Brief:
Pictures aside, the data must be reproduced exactly.

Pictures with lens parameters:
• • • • •
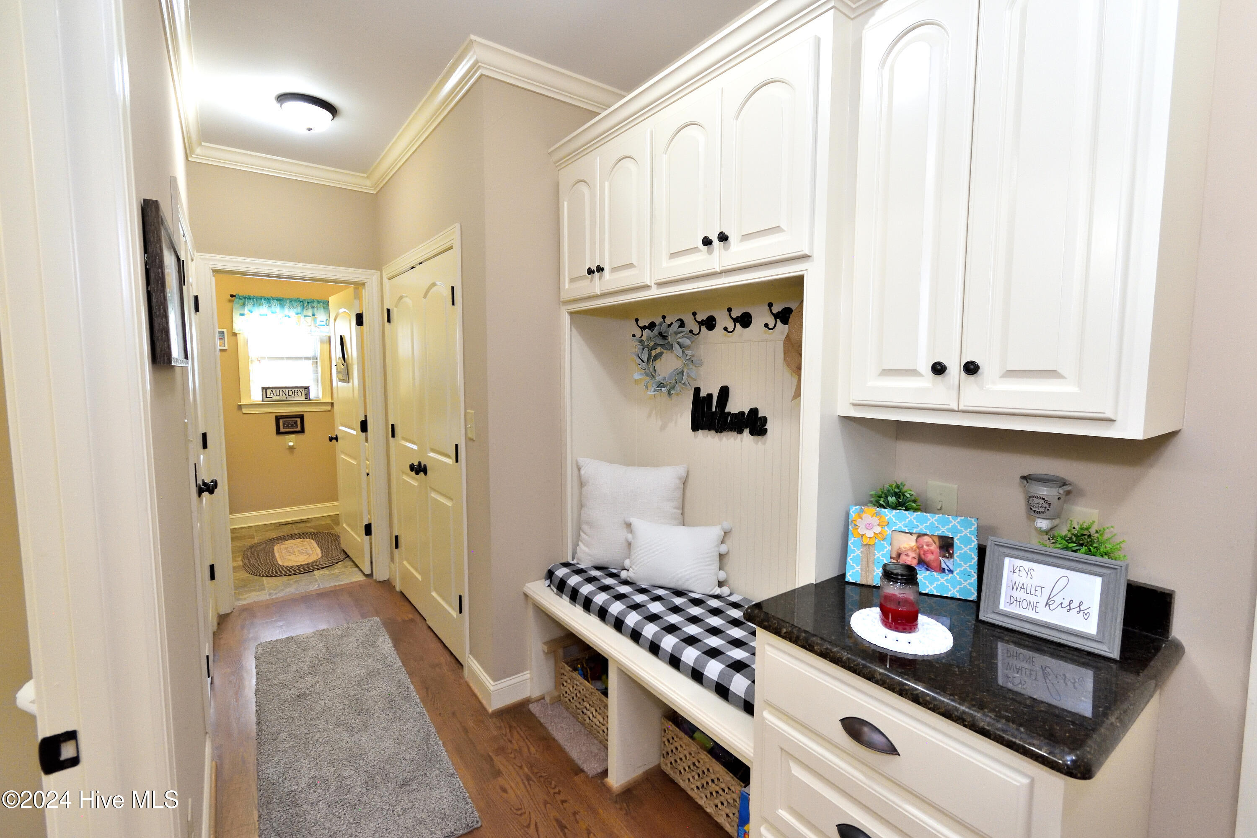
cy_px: 419
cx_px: 628
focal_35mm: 15
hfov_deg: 100.4
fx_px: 524
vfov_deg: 77.3
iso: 1600
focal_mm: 10
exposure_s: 1/60
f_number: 4.5
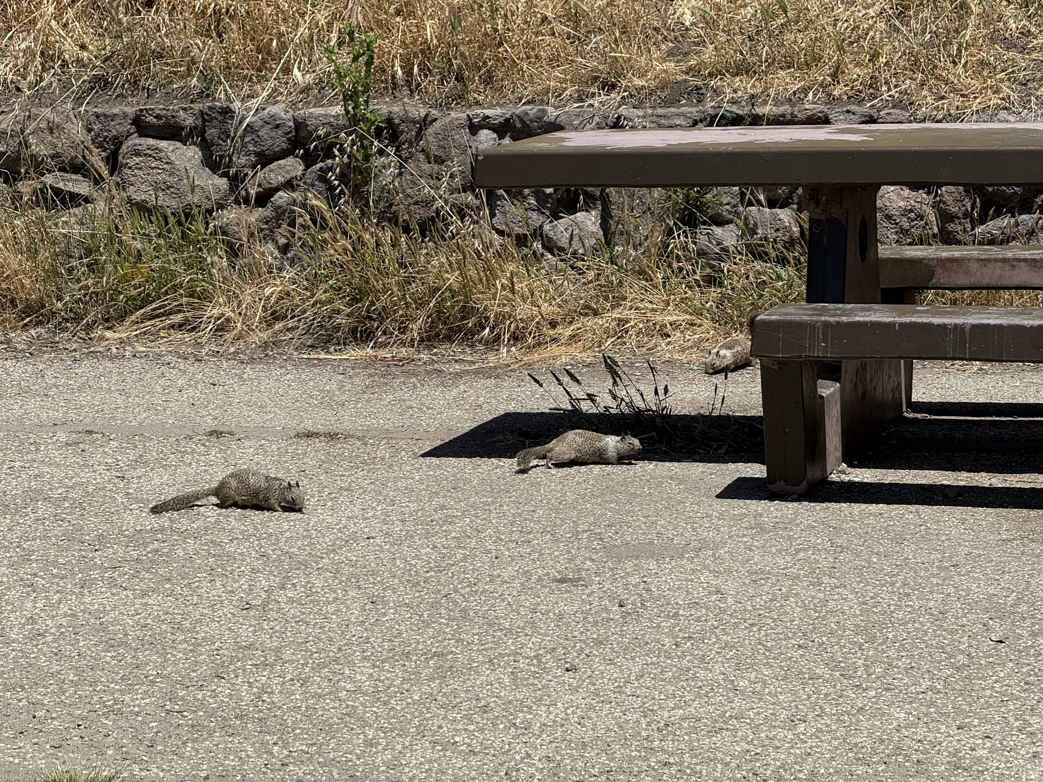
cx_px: 522
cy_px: 391
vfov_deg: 12.3
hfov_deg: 16.4
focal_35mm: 120
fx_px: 3616
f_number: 2.8
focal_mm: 15.66
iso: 64
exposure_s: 1/2817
• • • • •
Solution to this problem:
cy_px: 419
cx_px: 628
focal_35mm: 15
hfov_deg: 100.4
fx_px: 524
vfov_deg: 77.3
iso: 1600
focal_mm: 10
exposure_s: 1/60
f_number: 4.5
cx_px: 522
cy_px: 391
vfov_deg: 12.3
hfov_deg: 16.4
focal_35mm: 120
fx_px: 3616
f_number: 2.8
focal_mm: 15.66
iso: 64
exposure_s: 1/2817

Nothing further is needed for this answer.